When Mulanay residents go to city hall, he said, “they are met with a lot of disappointments because the services are so slow and sometimes the government employees are not that friendly. One of my battle cries during my campaign was to change that behavior.”
Mr. Aguirre joined another newly elected Filipino mayor, Alston Kevin Anarna of Silang, a city of 296,000 in Cavite province, in bringing smiles to everyone. Mr. Anarna, 37, another first-time civil servant, also promised during his campaign that all City Council officials would be taught to smile.
“Public servants need to smile,” Mr. Anarna said in an interview, “mainly because those who normally go to the mayor’s office are people who have nothing, people who have big problems.
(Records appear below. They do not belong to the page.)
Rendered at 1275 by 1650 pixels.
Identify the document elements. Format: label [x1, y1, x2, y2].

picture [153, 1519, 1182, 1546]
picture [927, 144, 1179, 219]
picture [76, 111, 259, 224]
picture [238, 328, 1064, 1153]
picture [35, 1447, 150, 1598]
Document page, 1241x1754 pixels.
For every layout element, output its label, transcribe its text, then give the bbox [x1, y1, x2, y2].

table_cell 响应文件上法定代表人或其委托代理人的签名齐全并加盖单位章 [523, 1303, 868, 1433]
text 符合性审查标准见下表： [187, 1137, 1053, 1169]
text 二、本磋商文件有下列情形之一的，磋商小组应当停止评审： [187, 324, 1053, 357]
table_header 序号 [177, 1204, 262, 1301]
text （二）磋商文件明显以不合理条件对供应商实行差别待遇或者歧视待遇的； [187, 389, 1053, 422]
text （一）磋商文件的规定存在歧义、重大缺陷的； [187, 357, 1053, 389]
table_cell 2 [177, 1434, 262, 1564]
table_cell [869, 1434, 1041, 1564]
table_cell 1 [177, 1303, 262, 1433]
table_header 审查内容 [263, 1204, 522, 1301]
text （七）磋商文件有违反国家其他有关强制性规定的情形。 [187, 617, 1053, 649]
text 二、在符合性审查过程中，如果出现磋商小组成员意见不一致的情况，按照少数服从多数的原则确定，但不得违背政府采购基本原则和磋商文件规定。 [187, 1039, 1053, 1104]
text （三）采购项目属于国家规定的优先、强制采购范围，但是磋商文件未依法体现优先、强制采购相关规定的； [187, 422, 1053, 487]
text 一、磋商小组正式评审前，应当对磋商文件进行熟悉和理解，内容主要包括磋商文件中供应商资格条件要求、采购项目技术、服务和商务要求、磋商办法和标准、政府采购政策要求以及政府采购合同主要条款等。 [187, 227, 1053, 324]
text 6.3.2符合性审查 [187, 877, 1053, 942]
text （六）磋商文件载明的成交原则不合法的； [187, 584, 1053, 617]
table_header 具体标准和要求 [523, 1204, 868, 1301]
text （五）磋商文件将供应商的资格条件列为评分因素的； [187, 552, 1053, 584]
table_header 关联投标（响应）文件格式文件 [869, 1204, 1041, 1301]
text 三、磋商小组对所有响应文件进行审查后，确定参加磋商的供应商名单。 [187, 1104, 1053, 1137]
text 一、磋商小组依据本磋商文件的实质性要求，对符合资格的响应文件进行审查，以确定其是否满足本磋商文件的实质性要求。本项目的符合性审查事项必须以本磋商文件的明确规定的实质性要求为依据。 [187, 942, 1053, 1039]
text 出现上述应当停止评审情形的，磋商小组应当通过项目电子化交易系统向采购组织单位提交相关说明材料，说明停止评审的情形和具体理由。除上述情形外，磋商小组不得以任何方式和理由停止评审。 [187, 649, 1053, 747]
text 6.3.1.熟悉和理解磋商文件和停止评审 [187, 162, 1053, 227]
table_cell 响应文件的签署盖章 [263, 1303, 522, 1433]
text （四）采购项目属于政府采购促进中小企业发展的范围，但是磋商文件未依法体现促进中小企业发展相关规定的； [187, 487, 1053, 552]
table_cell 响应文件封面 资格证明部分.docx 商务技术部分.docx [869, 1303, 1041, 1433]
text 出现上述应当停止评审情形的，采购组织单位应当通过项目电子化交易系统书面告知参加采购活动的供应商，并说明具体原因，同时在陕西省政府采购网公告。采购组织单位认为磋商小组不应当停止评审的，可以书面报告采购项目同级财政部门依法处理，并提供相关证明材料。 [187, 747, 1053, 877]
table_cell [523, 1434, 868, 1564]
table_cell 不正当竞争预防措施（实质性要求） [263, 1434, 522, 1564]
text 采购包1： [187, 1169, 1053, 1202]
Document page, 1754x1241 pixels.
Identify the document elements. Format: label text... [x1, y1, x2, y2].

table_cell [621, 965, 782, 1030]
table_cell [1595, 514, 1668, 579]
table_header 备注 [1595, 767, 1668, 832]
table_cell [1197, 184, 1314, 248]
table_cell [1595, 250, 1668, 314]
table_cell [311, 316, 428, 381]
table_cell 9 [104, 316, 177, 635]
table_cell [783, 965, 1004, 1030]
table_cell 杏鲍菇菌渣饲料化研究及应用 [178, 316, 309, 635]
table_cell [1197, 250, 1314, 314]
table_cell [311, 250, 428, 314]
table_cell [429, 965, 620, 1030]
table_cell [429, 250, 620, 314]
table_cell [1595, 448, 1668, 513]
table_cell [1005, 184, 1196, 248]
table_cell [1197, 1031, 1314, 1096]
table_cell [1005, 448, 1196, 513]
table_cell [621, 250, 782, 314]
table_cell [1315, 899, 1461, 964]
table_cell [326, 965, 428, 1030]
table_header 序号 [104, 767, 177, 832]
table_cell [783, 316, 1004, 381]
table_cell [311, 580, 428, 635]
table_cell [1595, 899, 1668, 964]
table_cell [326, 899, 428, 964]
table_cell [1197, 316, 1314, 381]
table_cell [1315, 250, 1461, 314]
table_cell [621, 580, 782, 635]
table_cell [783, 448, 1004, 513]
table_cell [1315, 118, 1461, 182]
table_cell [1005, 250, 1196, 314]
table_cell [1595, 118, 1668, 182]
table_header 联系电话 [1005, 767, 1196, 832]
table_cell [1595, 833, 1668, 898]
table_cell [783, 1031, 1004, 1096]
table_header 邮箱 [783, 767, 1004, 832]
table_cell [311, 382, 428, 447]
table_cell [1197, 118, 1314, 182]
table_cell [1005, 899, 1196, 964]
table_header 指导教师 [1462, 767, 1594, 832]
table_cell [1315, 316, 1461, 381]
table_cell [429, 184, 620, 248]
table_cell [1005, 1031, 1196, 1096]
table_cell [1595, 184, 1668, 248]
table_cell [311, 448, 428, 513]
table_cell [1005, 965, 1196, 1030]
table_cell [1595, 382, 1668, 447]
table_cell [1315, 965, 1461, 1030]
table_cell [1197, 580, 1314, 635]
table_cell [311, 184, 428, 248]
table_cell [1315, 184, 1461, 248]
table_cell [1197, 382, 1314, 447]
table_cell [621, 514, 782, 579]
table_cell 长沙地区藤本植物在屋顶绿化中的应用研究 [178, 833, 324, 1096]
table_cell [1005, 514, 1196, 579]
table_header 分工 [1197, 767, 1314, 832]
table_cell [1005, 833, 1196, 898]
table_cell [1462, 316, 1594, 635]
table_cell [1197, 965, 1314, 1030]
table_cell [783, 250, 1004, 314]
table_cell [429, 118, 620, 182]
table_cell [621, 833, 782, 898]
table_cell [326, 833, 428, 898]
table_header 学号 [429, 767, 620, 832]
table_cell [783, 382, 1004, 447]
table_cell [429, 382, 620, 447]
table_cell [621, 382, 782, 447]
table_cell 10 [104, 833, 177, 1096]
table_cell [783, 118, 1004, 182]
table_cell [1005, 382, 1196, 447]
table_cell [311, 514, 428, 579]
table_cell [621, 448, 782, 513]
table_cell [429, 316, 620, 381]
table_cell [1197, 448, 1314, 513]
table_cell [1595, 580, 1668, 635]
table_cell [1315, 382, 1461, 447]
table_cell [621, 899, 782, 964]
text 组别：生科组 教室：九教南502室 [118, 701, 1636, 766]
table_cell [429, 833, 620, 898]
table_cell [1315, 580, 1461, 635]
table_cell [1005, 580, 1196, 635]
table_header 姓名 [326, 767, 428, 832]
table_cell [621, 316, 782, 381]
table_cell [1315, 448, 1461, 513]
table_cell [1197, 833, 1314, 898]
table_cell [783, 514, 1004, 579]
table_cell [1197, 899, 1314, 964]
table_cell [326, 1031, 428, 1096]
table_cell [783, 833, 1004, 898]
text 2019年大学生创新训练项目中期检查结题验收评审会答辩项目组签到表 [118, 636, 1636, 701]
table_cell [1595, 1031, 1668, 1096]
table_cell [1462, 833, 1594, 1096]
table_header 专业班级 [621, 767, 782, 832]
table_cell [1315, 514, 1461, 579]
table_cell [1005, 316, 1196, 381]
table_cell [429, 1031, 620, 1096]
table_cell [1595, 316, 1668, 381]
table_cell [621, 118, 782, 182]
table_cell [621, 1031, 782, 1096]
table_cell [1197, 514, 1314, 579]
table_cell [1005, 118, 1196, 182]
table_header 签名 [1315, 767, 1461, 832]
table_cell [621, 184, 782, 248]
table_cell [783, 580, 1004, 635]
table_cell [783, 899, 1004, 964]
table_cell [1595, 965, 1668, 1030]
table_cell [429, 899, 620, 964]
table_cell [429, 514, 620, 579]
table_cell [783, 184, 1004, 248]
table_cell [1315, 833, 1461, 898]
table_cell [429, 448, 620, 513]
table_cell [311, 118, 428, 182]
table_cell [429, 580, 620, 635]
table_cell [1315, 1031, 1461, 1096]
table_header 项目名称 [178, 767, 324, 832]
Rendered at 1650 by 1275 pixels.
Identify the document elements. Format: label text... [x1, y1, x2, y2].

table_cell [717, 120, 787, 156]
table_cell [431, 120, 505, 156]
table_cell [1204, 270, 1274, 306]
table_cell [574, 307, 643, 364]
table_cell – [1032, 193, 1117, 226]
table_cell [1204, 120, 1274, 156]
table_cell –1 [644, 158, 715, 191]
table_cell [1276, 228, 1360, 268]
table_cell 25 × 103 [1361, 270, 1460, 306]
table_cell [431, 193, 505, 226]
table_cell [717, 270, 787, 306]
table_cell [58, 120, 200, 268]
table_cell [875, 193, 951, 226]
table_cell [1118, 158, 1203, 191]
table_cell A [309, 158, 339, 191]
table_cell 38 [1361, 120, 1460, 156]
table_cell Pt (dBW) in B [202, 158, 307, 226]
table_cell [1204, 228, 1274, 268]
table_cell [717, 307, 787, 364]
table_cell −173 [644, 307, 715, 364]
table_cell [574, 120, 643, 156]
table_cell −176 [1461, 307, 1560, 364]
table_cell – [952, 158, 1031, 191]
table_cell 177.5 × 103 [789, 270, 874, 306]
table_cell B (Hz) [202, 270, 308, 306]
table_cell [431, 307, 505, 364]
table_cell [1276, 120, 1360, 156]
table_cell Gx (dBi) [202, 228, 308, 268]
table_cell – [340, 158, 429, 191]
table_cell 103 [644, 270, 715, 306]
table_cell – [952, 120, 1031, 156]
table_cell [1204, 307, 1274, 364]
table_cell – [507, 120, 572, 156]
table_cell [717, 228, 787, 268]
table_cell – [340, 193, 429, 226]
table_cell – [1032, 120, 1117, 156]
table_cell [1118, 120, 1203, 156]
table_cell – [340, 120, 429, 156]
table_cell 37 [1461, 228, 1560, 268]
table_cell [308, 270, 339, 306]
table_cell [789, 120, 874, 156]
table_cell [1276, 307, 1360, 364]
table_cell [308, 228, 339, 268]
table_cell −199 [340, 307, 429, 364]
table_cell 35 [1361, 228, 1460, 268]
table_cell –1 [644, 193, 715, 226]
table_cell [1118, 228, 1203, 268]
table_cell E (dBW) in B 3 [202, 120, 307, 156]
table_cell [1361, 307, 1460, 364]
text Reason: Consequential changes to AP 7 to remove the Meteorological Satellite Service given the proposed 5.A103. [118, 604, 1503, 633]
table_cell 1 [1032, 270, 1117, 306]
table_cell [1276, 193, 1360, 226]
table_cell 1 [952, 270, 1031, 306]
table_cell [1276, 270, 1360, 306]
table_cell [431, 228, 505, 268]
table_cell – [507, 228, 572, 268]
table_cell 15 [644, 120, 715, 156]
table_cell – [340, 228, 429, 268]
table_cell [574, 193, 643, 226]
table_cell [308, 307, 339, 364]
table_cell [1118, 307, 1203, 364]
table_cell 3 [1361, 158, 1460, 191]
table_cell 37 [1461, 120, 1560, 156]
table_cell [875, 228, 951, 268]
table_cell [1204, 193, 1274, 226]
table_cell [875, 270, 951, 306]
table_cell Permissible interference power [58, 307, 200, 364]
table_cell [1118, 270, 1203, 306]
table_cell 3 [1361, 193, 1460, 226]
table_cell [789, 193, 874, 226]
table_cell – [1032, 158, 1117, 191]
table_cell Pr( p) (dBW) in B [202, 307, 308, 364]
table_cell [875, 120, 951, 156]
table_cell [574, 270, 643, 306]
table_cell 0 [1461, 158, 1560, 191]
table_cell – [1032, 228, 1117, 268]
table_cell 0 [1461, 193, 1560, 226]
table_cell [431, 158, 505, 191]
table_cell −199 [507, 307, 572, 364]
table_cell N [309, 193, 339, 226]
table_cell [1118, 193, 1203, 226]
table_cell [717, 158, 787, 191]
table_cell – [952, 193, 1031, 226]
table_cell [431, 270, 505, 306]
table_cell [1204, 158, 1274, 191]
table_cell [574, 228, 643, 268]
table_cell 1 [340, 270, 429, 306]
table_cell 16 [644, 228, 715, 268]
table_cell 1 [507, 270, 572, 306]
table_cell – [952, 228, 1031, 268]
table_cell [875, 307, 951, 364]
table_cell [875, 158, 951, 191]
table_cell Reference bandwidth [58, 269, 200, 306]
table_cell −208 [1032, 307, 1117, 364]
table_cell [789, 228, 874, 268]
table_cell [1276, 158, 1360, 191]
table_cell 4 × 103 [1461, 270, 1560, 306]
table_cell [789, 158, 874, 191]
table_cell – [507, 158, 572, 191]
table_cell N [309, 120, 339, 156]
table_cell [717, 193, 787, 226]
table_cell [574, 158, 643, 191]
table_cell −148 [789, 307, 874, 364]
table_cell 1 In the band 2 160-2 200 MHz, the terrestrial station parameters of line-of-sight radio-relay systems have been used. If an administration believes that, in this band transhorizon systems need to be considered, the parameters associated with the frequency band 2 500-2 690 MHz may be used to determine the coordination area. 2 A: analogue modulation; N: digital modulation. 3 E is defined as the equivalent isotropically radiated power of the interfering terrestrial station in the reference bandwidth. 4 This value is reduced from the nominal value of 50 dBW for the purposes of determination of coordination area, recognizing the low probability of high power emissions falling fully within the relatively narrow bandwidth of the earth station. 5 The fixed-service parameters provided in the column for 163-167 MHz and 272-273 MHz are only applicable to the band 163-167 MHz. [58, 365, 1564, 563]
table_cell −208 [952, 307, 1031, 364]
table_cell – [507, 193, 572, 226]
Imagine if those who will greet you are serious and moody people, then what? But if they are treated well, with people who are visibly smiling and willing to help them, they will feel a little better.”
Silang’s mayor banned frowning among municipal workers, even when he was asked, during a speech, if some of them had been “brought up out of resentment,” according to local media. Under civil service rules, Anarna said, those who flout his order can be fined or suspended.